Problem details –
Below are the entries. Print only the lines starting at the one with "right back paw: (196, 571)" and ending at the one with "right hip: (234, 335)", exactly, with no pictures.

Material to process –
################
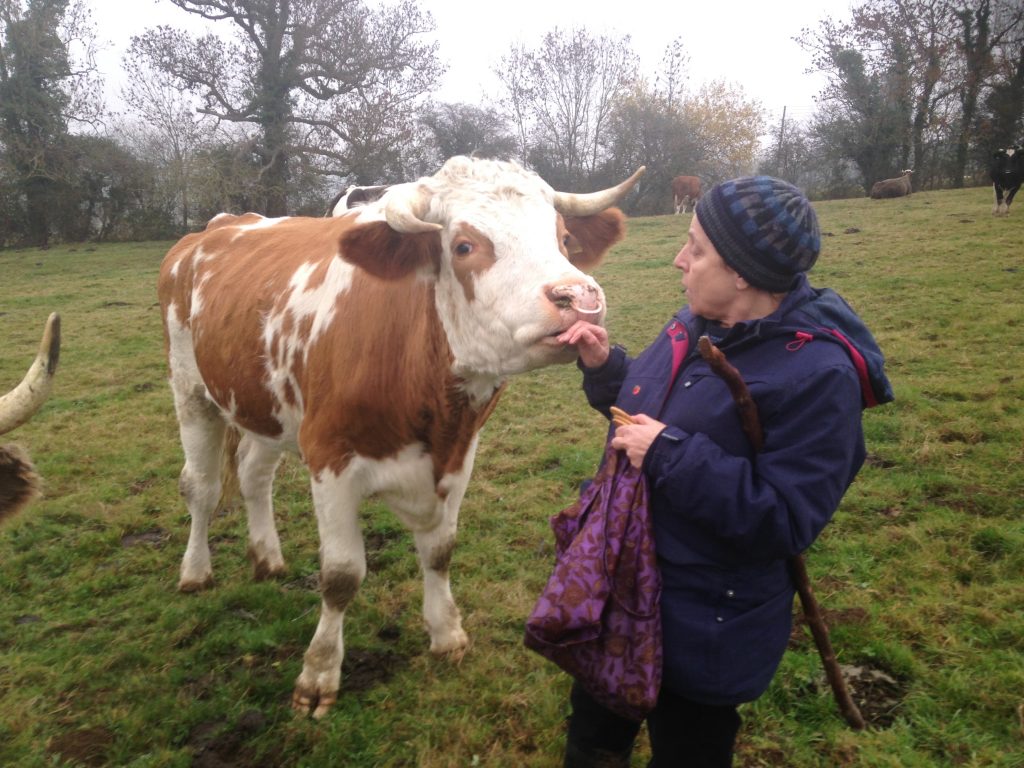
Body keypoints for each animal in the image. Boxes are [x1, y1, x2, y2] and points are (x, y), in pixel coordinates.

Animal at [156, 153, 643, 720]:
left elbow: (440, 551)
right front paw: (319, 674)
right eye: (464, 246)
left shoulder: (458, 456)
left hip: (267, 408)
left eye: (563, 238)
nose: (580, 295)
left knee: (254, 474)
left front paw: (447, 634)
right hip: (191, 389)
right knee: (202, 487)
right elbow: (341, 574)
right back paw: (196, 571)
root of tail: (218, 226)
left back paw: (267, 558)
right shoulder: (329, 457)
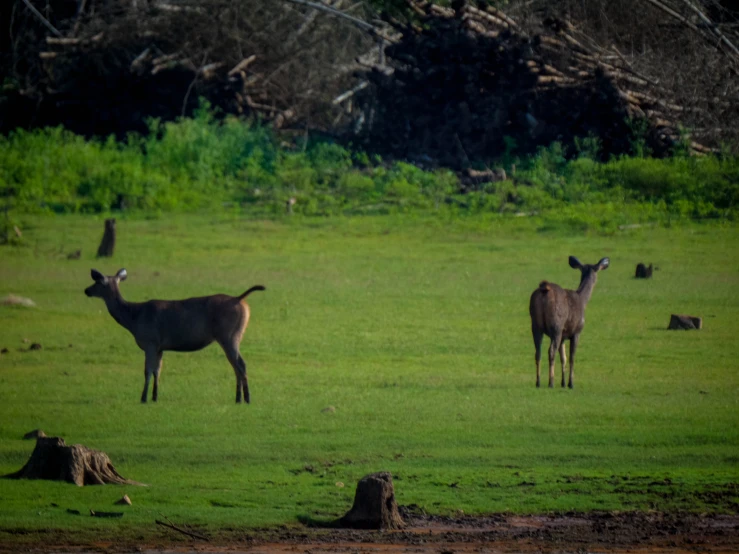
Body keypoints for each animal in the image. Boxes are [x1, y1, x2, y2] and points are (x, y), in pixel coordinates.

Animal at [85, 268, 264, 402]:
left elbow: (147, 370)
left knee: (240, 364)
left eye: (97, 282)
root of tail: (239, 299)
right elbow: (157, 370)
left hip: (228, 335)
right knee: (237, 365)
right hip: (234, 335)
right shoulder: (159, 347)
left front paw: (143, 398)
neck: (134, 319)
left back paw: (247, 398)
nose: (86, 290)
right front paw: (155, 397)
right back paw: (238, 398)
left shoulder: (150, 341)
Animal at [528, 256, 608, 388]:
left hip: (535, 325)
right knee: (551, 351)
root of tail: (544, 289)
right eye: (597, 271)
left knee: (537, 352)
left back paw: (538, 382)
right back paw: (551, 382)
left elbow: (563, 357)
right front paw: (570, 383)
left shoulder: (564, 336)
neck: (583, 301)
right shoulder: (576, 331)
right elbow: (571, 357)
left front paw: (563, 383)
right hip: (556, 324)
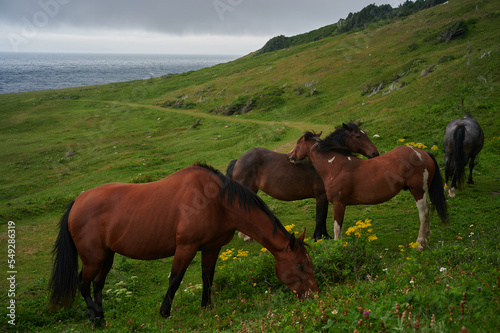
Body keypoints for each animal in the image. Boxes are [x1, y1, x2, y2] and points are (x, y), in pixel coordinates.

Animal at [49, 163, 316, 320]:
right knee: (83, 283)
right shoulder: (186, 247)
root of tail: (77, 201)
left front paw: (206, 306)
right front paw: (165, 312)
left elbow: (207, 277)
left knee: (97, 284)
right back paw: (95, 317)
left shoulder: (212, 247)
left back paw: (101, 316)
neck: (217, 201)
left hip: (107, 256)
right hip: (93, 258)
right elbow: (175, 279)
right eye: (300, 265)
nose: (313, 294)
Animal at [227, 120, 378, 240]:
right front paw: (319, 237)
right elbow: (320, 217)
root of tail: (238, 160)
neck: (327, 163)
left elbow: (322, 216)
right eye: (358, 136)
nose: (375, 153)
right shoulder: (321, 196)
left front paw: (324, 236)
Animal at [290, 131, 450, 248]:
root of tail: (422, 153)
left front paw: (338, 247)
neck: (335, 166)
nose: (291, 156)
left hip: (417, 191)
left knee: (423, 213)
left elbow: (337, 228)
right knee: (428, 209)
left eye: (298, 143)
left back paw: (420, 243)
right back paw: (427, 236)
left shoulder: (338, 203)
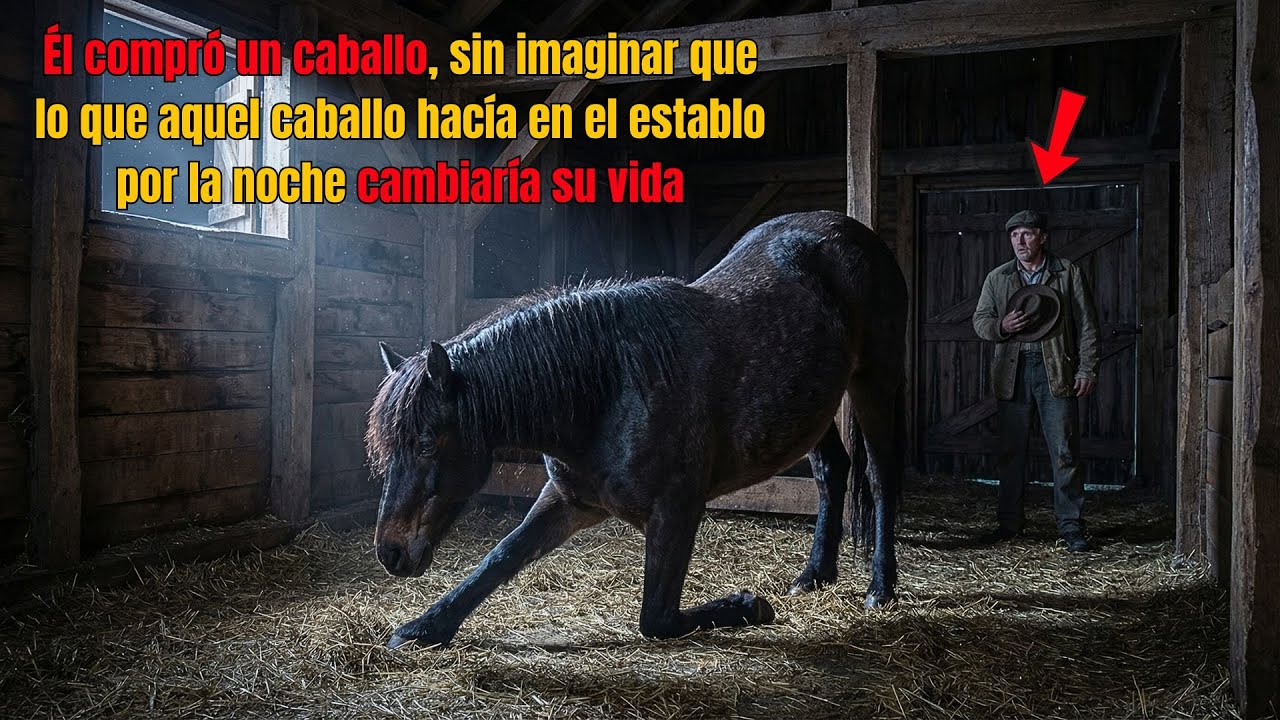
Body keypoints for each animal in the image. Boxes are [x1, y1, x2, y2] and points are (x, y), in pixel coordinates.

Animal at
################
Finished exercise –
right back paw: (196, 571)
root of tail: (218, 226)
left back paw: (267, 558)
right shoulder: (329, 457)
Body keypoints for each animal in the image. Boxes are [x1, y1, x2, y2] and points are (x, y), in pixel coordinates.

Animal at [85, 268, 264, 402]:
left elbow: (147, 370)
left knee: (240, 364)
left eye: (97, 282)
root of tail: (239, 299)
right elbow: (157, 370)
left hip: (228, 335)
right knee: (237, 365)
right hip: (234, 335)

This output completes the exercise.